To make sure the system knows which of the parts go together, we need to use an index such as 'nerParameters[0].method=MAXIMUM_ENTROPY'and 'nerParameters[0].type=person'. The index are integer numbers, they need to start at 0 and then increment consecutively. One further detail is that parameters in the method invocation have to be URL encoded which affects the brackets of the index.
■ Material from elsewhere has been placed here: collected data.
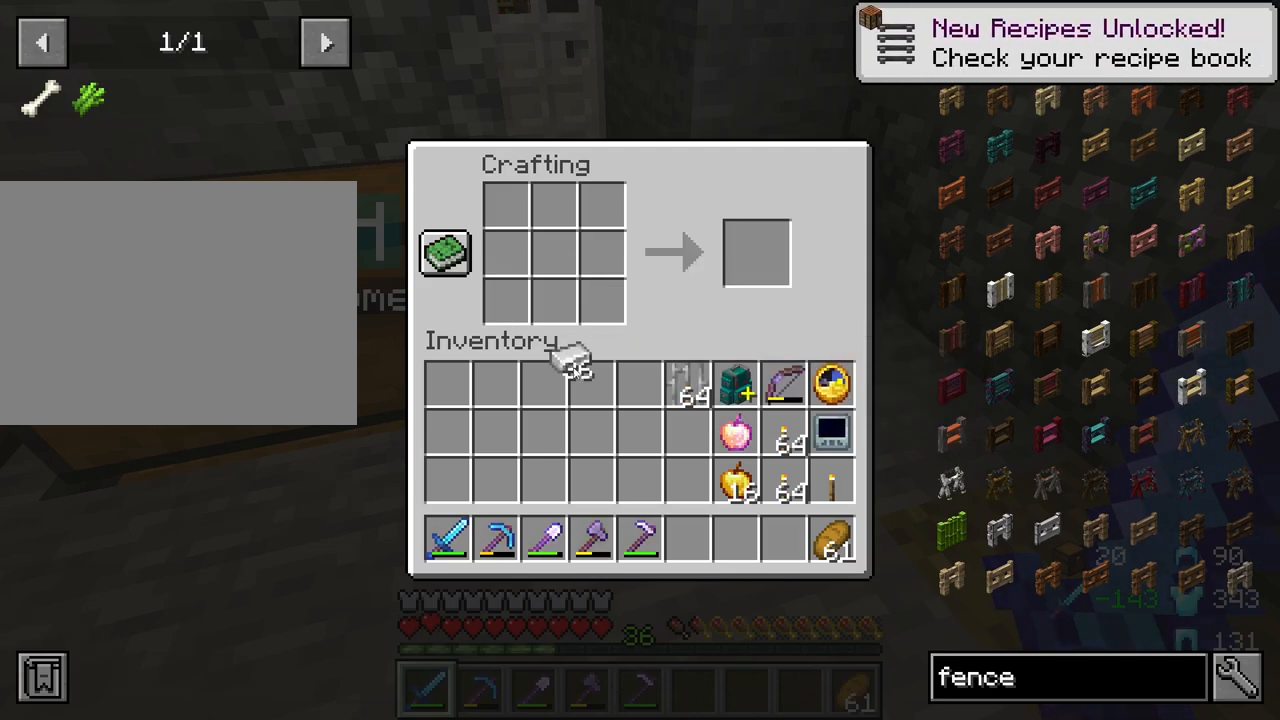
{"keys": [], "mouse": [], "mouse_move": "still", "events": [[133, "mouse_left", "down"], [217, "mouse_left", "up"], [300, "e", "down"], [450, "e", "up"]]}
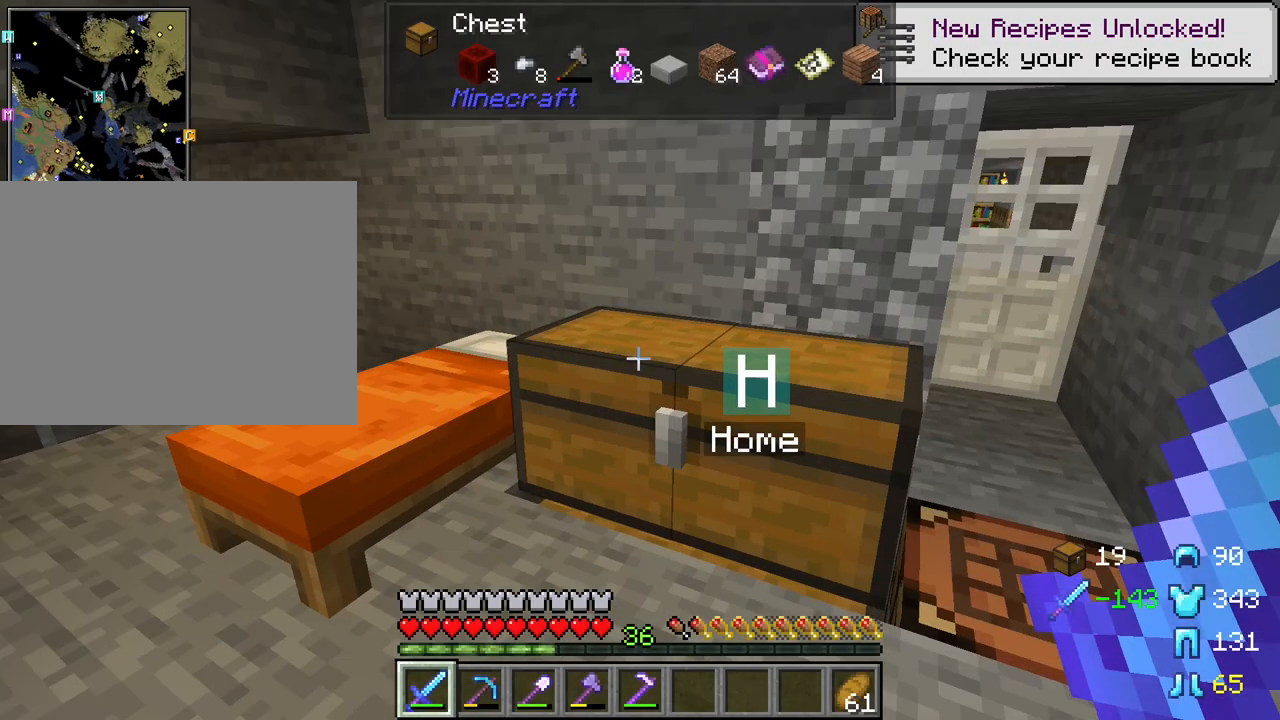
{"keys": [], "mouse": [], "mouse_move": "down", "events": [[83, "mouse_right", "down"], [183, "mouse_right", "up"]]}
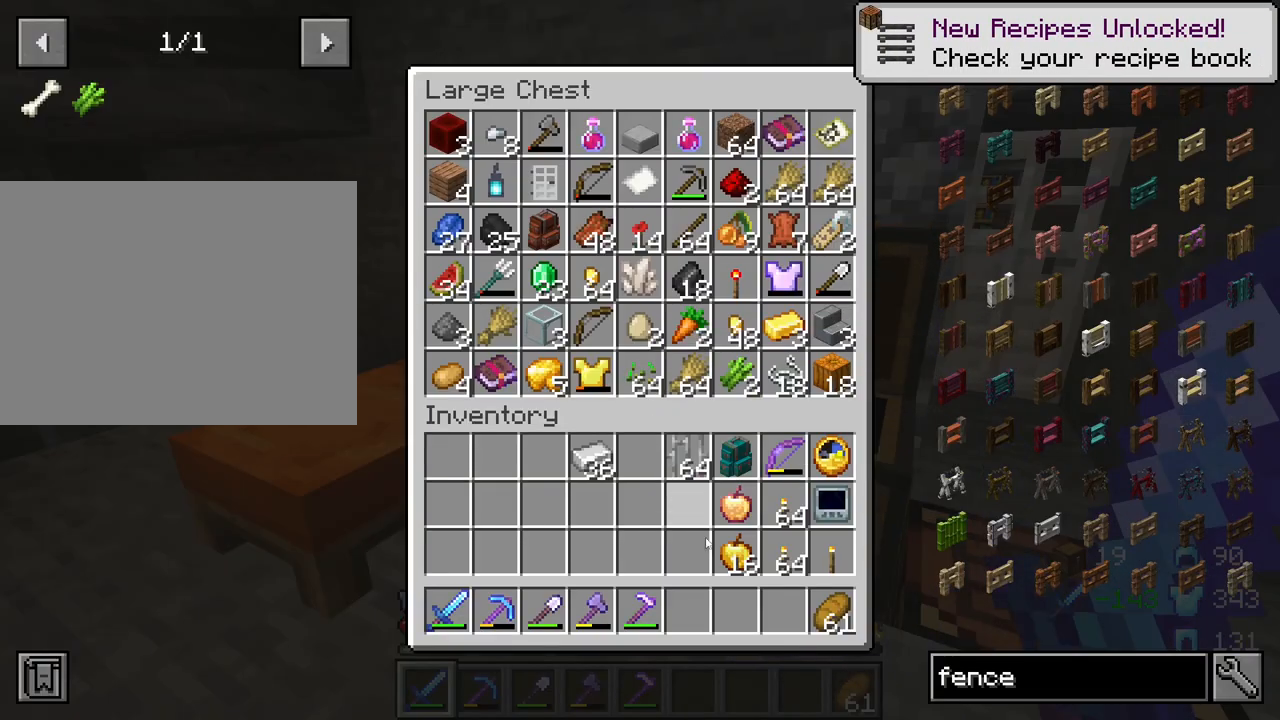
{"keys": ["shift"], "mouse": [], "mouse_move": "up-left", "events": [[150, "shift", "down"]]}
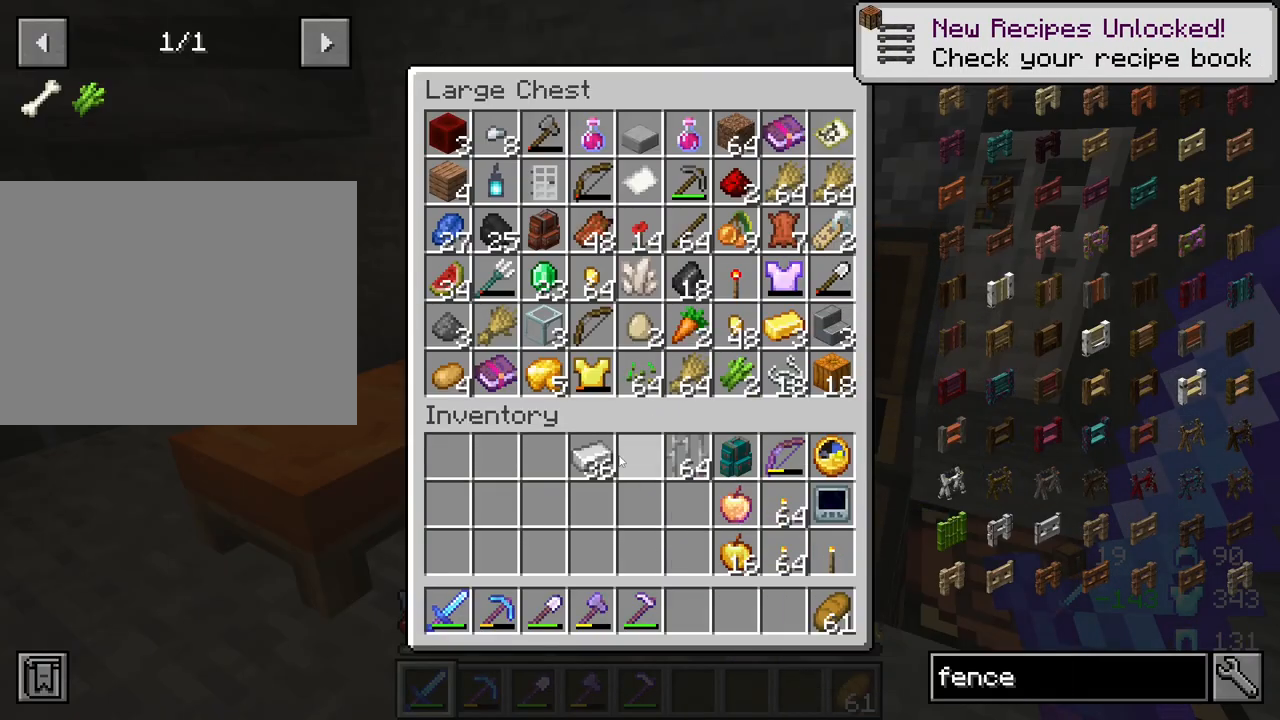
{"keys": ["shift"], "mouse": [], "mouse_move": "still", "events": [[317, "mouse_left", "down"], [400, "mouse_left", "up"]]}
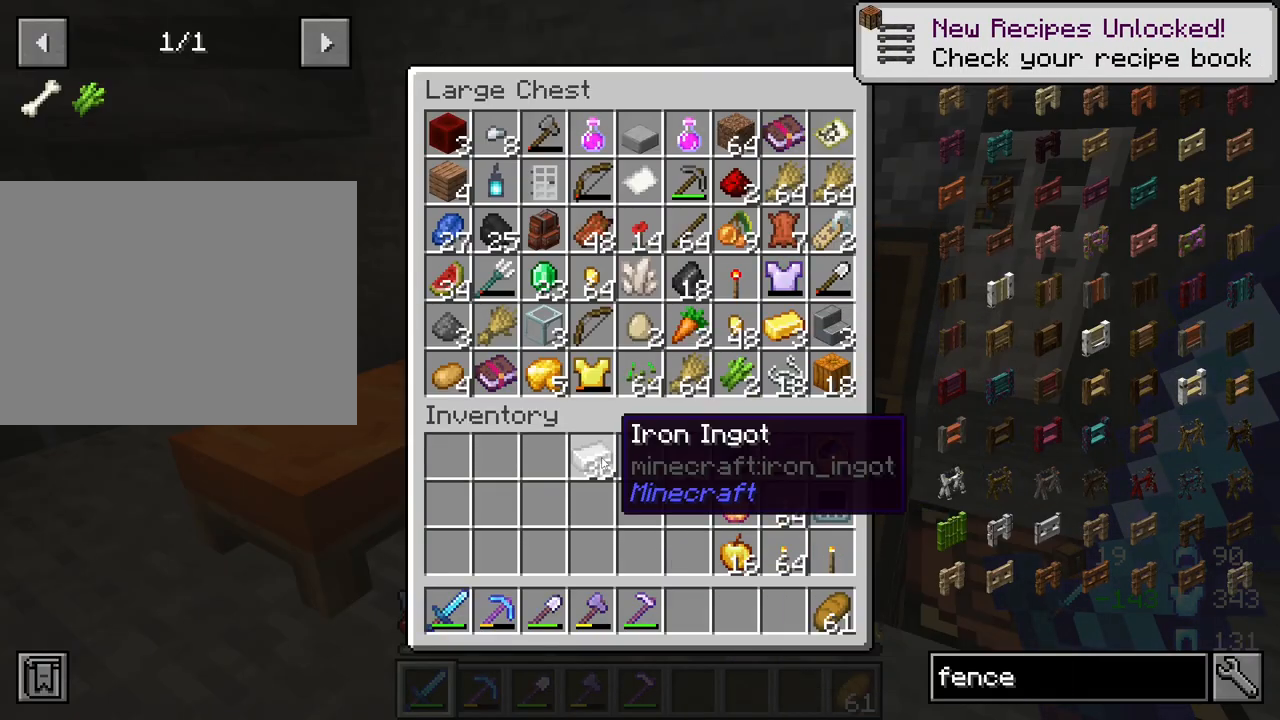
{"keys": ["shift"], "mouse": [], "mouse_move": "still", "events": []}
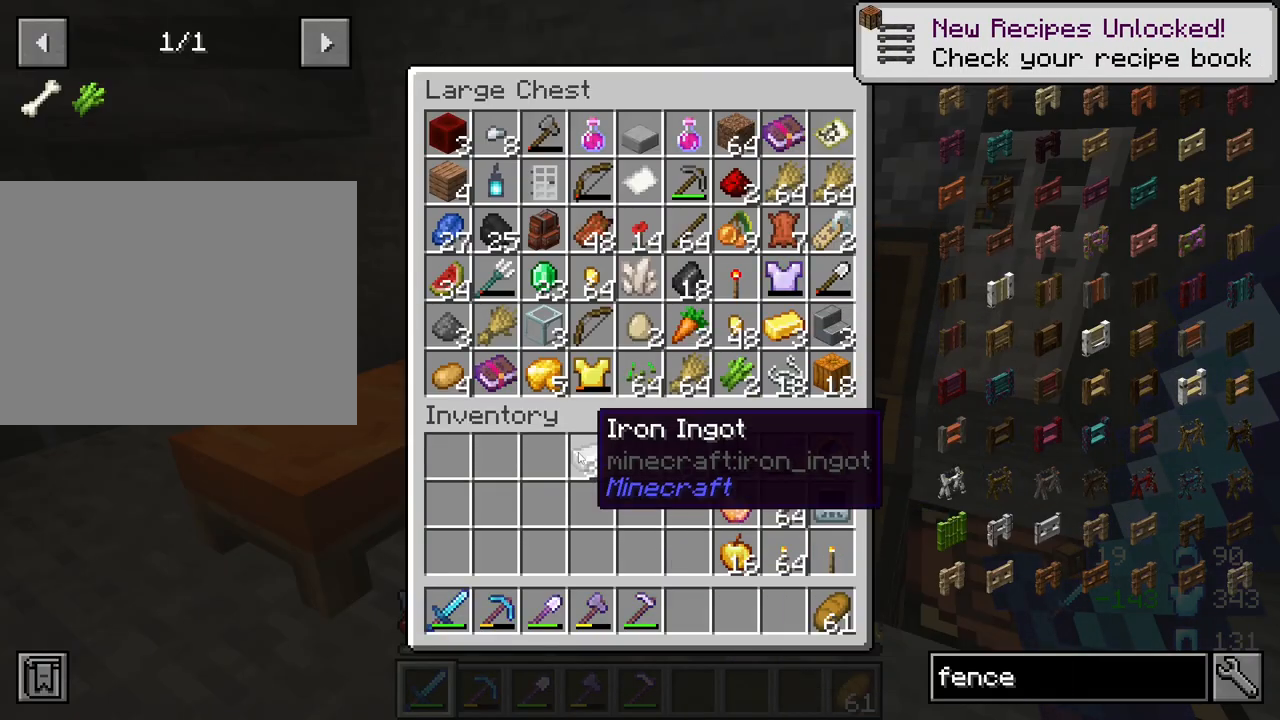
{"keys": [], "mouse": [], "mouse_move": "right", "events": [[100, "shift", "up"]]}
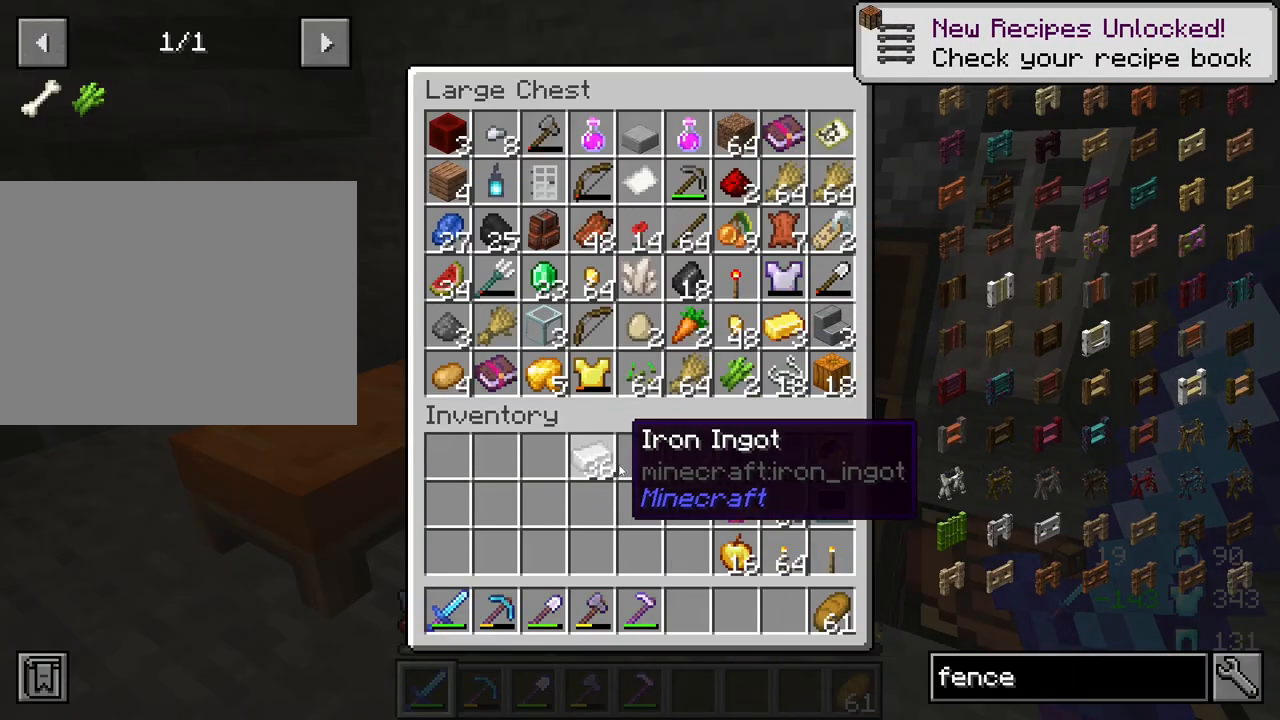
{"keys": [], "mouse": [], "mouse_move": "up", "events": [[350, "e", "down"], [450, "e", "up"]]}
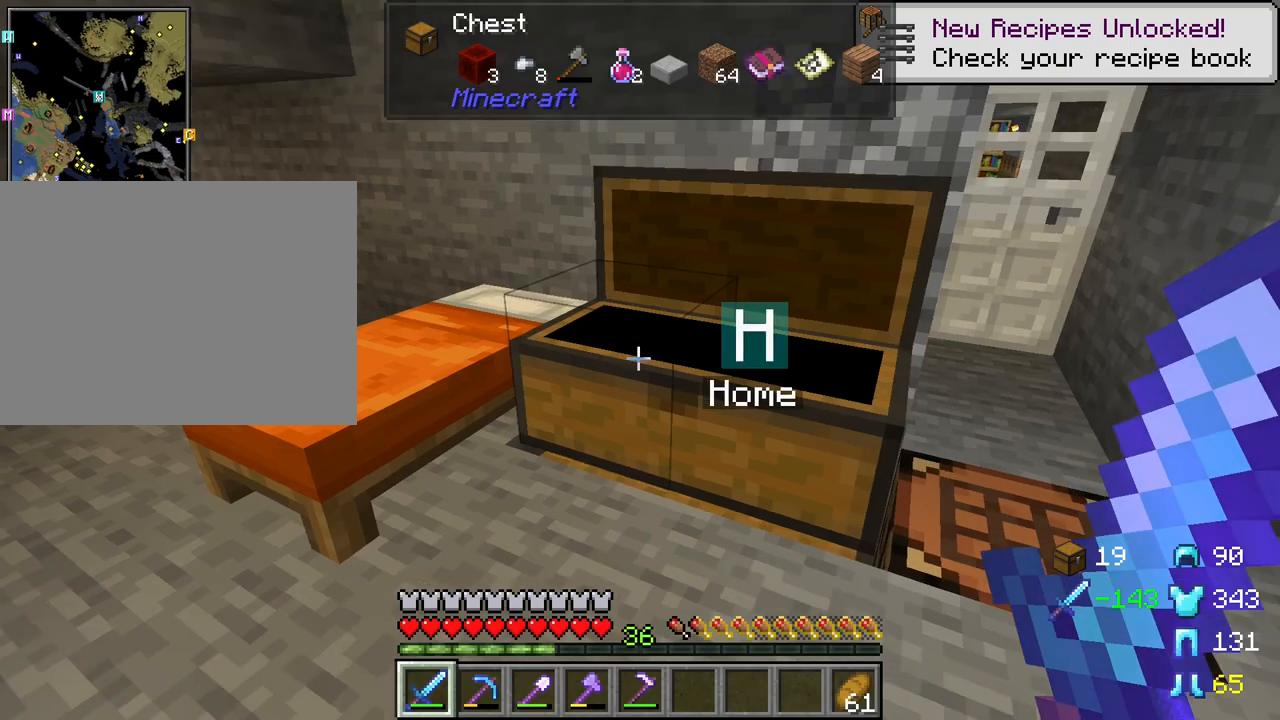
{"keys": [], "mouse": [], "mouse_move": "still", "events": []}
The following call shows how to specify all three types of entities:

Request

{{url}}/extractor/api/extract?text=Chris Stemman, the executive director of the British Coffee Association, says most of those techniques from decaffeination’s earliest days are still being used today. But the process isn’t as straightforward as you’d expect. “It isn’t done by the coffee companies themselves,” says Stemann. “There are specialist decaffeination companies that carry it out.” Many of these companies are based in Europe, Canada, the US and South America.&projectId={{project}}&language=en&numberOfTerms=0&nerParameters%5B0%5D.method=MAXIMUM_ENTROPY&nerParameters%5B0%5D.type=person&nerParameters%5B1%5D.method=MAXIMUM_ENTROPY&nerParameters%5B1%5D.type=organization&nerParameters%5B2%5D.method=MAXIMUM_ENTROPY&nerParameters%5B2%5D.type=location&numberOfConcepts=0

In the result we see how persons, organisations and locations are being detected:

Click to expand the result:

{
    "namedEntities": [
        {
            "textValue": "Chris Stemman",
            "type": "person",
            "frequency": 1,
            "score": 100,
            "method": "MAXIMUM_ENTROPY",
            "positions": [
                {
                    "beginningIndex": 0,
                    "endIndex": 12
                }
            ]
        },
        {
            "textValue": "British Coffee Association",
            "type": "organization",
            "frequency": 1,
            "score": 85,
            "method": "MAXIMUM_ENTROPY",
            "positions": [
                {
                    "beginningIndex": 45,
                    "endIndex": 70
                }
            ]
        },
        {
            "textValue": "Europe",
            "type": "location",
            "frequency": 1,
            "score": 12,
            "method": "MAXIMUM_ENTROPY",
            "positions": [
                {
                    "beginningIndex": 395,
                    "endIndex": 400
                }
            ]
        },
        {
            "textValue": "Canada",
            "type": "location",
            "frequency": 1,
            "score": 11,
            "method": "MAXIMUM_ENTROPY",
            "positions": [
                {
                    "beginningIndex": 403,
                    "endIndex": 408
                }
            ]
        },
        {
            "textValue": "US",
            "type": "organization",
            "frequency": 1,
            "score": 9,
            "method": "MAXIMUM_ENTROPY",
            "positions": [
                {
                    "beginningIndex": 415,
                    "endIndex": 416
                }
            ]
        },
        {
            "textValue": "South America",
            "type": "location",
            "frequency": 1,
            "score": 8,
            "method": "MAXIMUM_ENTROPY",
            "positions": [
                {
                    "beginningIndex": 422,
                    "endIndex": 434
                }
            ]
        }
    ]
}